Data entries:
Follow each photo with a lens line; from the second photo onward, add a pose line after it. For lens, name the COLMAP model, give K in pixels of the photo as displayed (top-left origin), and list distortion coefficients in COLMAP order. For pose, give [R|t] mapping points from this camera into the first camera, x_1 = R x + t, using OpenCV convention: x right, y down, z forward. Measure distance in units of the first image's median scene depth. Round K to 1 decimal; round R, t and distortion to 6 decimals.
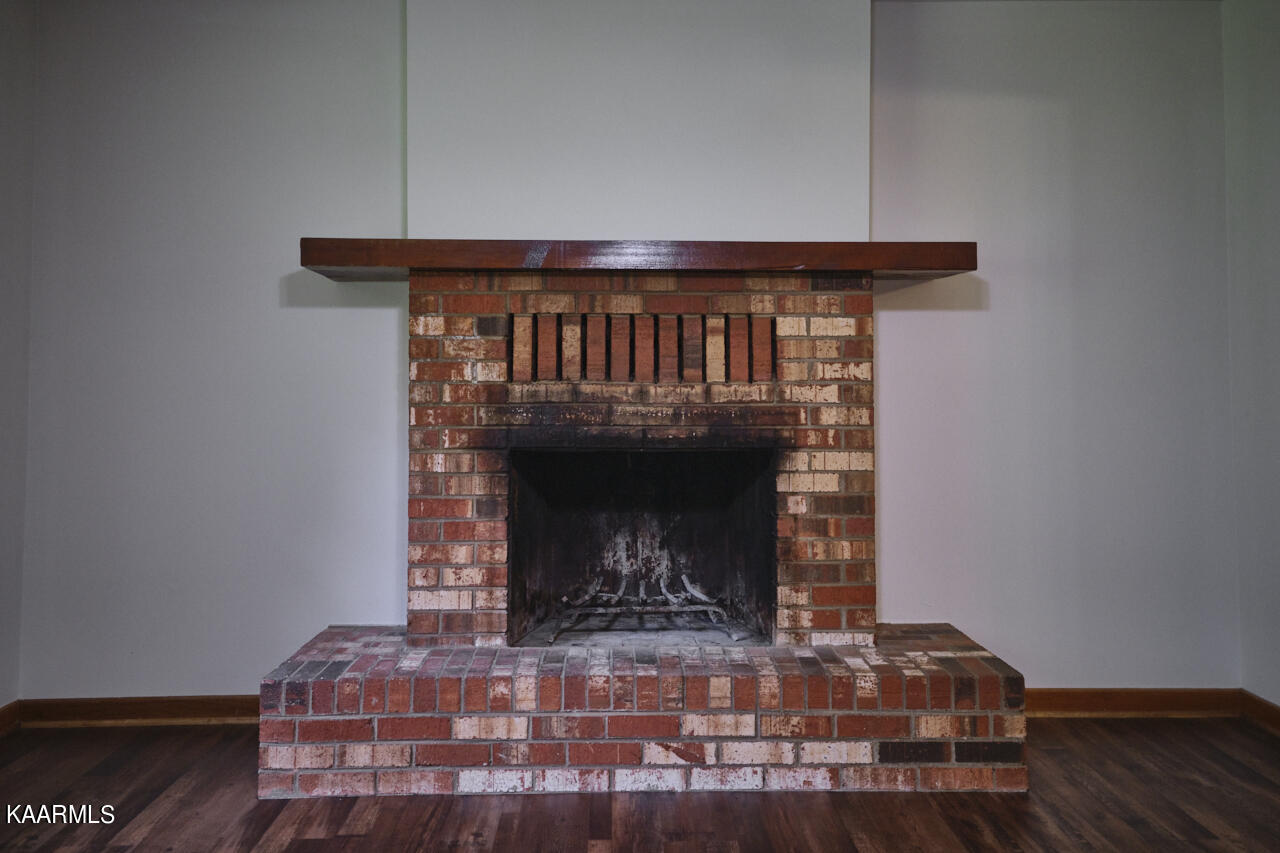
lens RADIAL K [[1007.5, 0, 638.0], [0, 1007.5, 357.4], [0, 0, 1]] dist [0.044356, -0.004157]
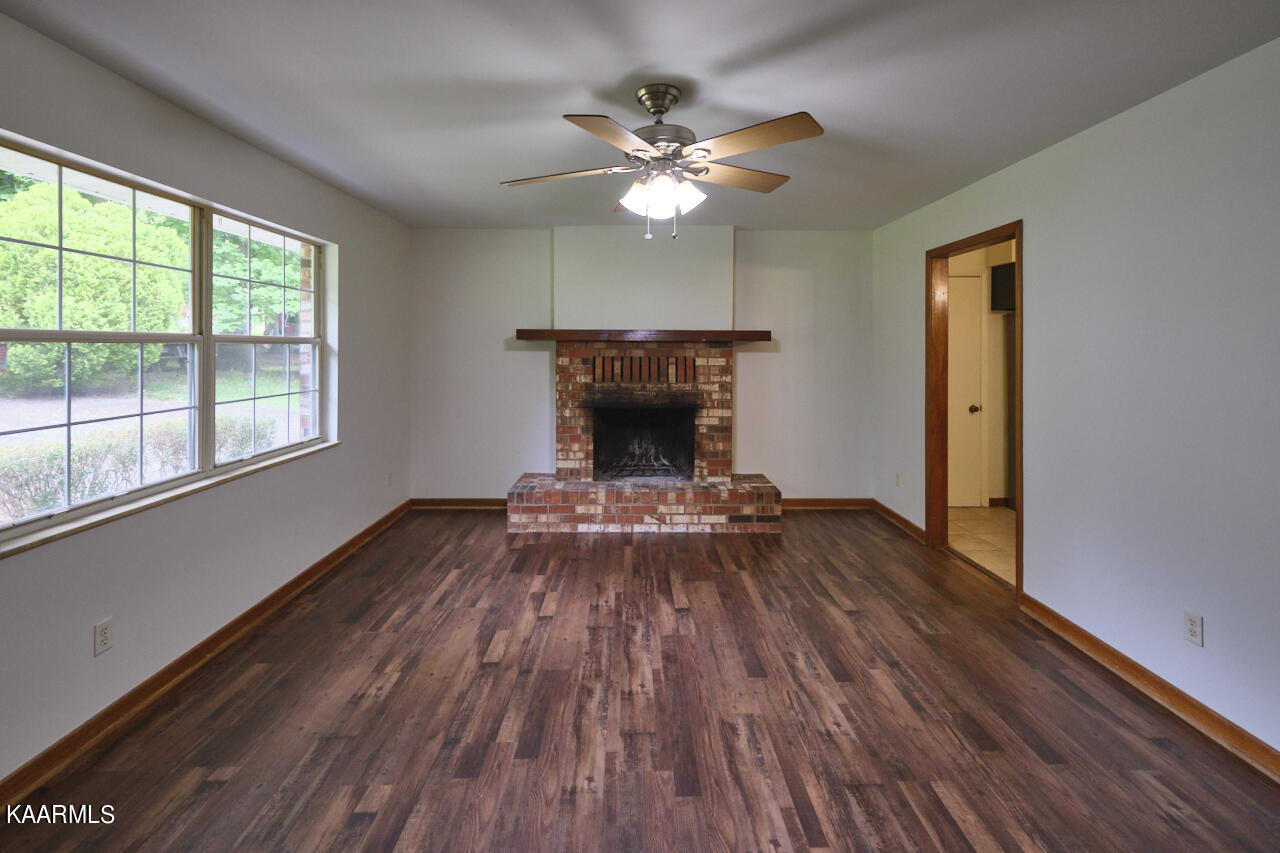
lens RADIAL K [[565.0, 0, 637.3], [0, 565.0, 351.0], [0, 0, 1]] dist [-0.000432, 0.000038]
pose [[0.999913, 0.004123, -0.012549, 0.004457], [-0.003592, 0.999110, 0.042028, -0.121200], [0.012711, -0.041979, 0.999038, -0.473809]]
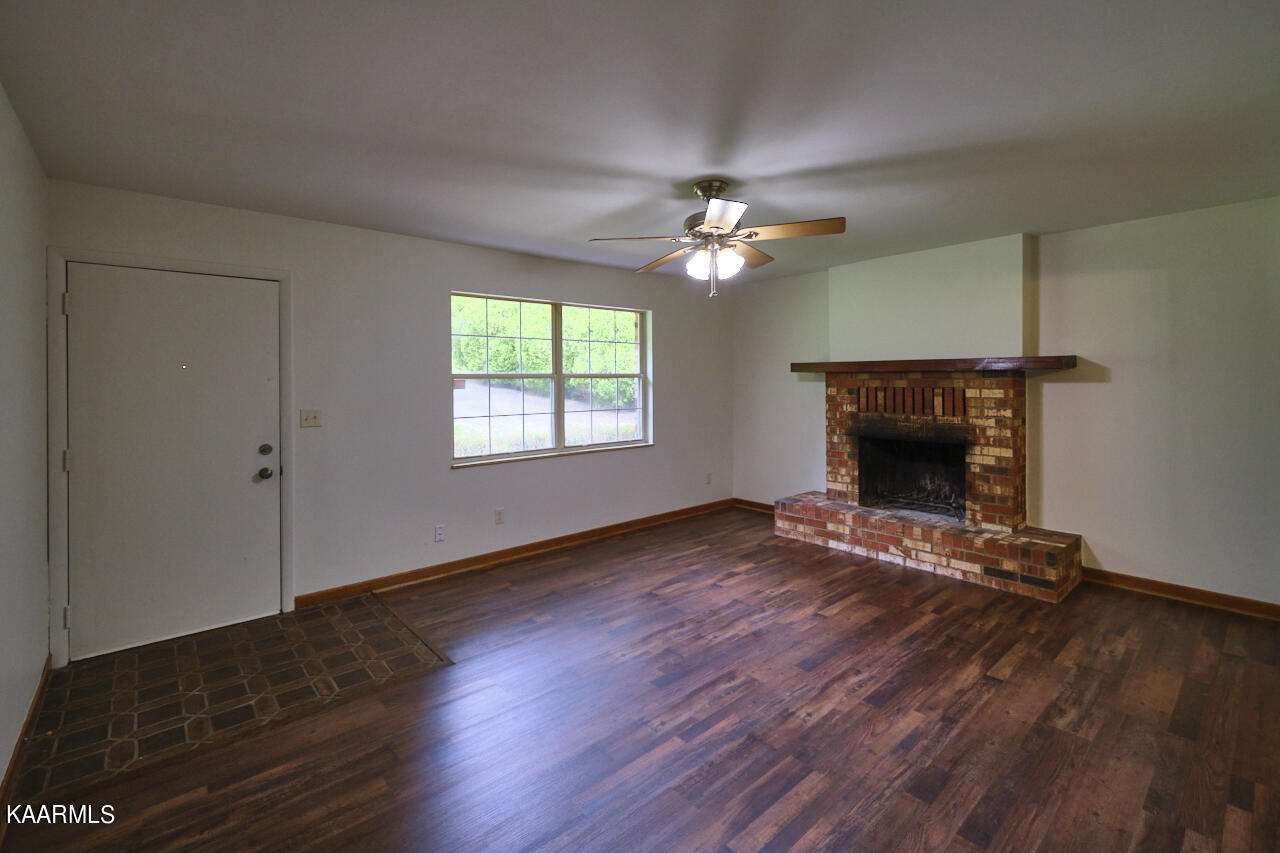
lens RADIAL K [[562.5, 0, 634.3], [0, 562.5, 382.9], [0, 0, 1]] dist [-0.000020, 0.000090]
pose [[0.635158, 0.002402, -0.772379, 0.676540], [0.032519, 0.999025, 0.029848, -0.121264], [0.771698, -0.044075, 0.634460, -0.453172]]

▶ [WHAT TO PRODUCE]: Reproduce every line of the entries above verbatim, leaving out the pictures.

▶ [EXPECTED ANSWER]:
Follow each photo with a lens line; from the second photo onward, add a pose line after it. For lens, name the COLMAP model, give K in pixels of the photo as displayed (top-left origin), and list distortion coefficients in COLMAP order. For pose, give [R|t] mapping points from this camera into the first camera, x_1 = R x + t, using OpenCV convention: x right, y down, z forward. Measure distance in units of the first image's median scene depth. Round K to 1 decimal; round R, t and distortion to 6 decimals.
lens RADIAL K [[1007.5, 0, 638.0], [0, 1007.5, 357.4], [0, 0, 1]] dist [0.044356, -0.004157]
lens RADIAL K [[565.0, 0, 637.3], [0, 565.0, 351.0], [0, 0, 1]] dist [-0.000432, 0.000038]
pose [[0.999913, 0.004123, -0.012549, 0.004457], [-0.003592, 0.999110, 0.042028, -0.121200], [0.012711, -0.041979, 0.999038, -0.473809]]
lens RADIAL K [[562.5, 0, 634.3], [0, 562.5, 382.9], [0, 0, 1]] dist [-0.000020, 0.000090]
pose [[0.635158, 0.002402, -0.772379, 0.676540], [0.032519, 0.999025, 0.029848, -0.121264], [0.771698, -0.044075, 0.634460, -0.453172]]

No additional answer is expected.